Their influence is also illustrated by the extent to which they avoid paying taxes both here and abroad. One study by the Institute of Taxation and Economic Policy found that 44 of the 82 biggest US companies failed to pay the full standard 35-percent corporate tax rate during the period 1996-98, while seven - Texaco, Chevron, PepsiCo, Enron, Worldcom, McKesson, and General Motors - of them actually received rebates that exceeded the amount of taxes they paid during that time. The liberal use of tax havens abroad has also reduced US corporate tax liability for overseas operations far below the rates at which their foreign profits have grown, according to the report.
The 82 US firms among the world's top 200, as determined by Fortune Magazine, represent a substantial increase over 1995, when only 59 of the top 2000 were US-based. At that time, Japan was a close second with 58, but, with the continuing effects of its long recession, Japanese firms now account for only 41 of the 200 largest. The world's six largest companies as defined by 1999 sales are General Motors, Wal-Mart, Exxon, Mobil, Ford Motor, and the German company Daimler Chrysler in that order.

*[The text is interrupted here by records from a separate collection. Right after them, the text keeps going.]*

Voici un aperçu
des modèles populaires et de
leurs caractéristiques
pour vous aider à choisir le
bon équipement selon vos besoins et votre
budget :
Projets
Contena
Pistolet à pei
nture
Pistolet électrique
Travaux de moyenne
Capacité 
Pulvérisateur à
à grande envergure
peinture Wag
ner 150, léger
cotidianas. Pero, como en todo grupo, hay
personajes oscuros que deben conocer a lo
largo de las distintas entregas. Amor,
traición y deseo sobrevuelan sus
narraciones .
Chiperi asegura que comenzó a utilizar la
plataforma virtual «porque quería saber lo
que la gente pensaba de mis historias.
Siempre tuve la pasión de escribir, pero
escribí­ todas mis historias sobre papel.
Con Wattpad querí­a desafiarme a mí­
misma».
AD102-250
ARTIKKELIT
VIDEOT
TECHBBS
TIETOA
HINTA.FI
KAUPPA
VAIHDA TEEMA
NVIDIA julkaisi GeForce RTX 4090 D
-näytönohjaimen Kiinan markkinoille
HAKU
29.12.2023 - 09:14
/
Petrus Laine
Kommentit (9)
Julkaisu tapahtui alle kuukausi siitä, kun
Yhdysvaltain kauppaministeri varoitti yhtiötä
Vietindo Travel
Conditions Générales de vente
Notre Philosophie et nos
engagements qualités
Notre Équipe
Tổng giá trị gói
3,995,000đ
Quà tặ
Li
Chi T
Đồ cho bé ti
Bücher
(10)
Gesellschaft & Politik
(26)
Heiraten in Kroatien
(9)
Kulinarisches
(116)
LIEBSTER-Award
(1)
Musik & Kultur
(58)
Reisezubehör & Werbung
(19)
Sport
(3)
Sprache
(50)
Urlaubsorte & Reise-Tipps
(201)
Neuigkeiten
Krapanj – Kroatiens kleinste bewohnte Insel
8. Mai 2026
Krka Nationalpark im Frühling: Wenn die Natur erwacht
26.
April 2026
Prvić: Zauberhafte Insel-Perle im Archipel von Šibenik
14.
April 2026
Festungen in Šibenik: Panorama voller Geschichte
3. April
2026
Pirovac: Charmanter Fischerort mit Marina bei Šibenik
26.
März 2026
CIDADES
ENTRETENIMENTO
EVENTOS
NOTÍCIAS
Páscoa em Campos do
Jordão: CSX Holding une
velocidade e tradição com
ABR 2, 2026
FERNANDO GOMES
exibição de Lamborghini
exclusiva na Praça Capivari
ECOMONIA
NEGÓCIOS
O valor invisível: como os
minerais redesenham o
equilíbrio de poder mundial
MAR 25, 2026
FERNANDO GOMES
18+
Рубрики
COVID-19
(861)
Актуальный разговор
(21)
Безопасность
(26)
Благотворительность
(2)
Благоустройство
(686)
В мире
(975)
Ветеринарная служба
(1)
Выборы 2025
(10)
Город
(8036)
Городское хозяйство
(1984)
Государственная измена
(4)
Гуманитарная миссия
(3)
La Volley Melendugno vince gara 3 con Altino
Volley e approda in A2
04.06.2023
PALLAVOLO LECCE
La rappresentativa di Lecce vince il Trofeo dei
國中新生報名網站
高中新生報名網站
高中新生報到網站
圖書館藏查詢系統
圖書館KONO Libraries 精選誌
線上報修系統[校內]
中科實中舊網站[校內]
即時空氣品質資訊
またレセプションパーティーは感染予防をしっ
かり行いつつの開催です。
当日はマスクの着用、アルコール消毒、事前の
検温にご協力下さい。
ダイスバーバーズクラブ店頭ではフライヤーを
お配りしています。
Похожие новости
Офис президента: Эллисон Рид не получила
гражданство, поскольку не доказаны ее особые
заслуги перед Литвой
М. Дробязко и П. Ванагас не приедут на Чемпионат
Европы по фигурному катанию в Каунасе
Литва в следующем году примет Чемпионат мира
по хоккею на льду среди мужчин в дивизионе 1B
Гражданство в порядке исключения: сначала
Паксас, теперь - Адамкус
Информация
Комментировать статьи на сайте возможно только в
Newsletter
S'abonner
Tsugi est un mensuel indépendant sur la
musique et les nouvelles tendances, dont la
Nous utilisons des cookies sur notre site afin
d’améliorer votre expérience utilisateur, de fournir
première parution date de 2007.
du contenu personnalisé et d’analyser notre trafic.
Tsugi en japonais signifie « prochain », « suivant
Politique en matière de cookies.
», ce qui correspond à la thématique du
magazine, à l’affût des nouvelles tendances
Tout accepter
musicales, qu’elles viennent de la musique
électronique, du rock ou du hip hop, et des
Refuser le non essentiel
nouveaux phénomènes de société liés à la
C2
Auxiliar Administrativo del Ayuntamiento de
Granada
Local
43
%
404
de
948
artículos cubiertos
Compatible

As economic entities, they rate, 23, 25, 26, 27 and 28, respectively, behind the GDPs of the major western industrialised powers, China, Brazil, Mexico, India, South Korea, Russia, and Argentina.
The world's biggest private employer in 1999 was Wal-Mart, whose global workforce has skyrocketed from 62,000 in 1983 to 1,140,000 last year. The report notes that while the retail chain, which has been expanding aggressively in Latin America, has undoubtedly created new-job opportunities for tens of thousands of workers, it remains ''notorious'' for its anti-union efforts and heavy reliance on part-time employees to whom it is not required to pay health or other benefits.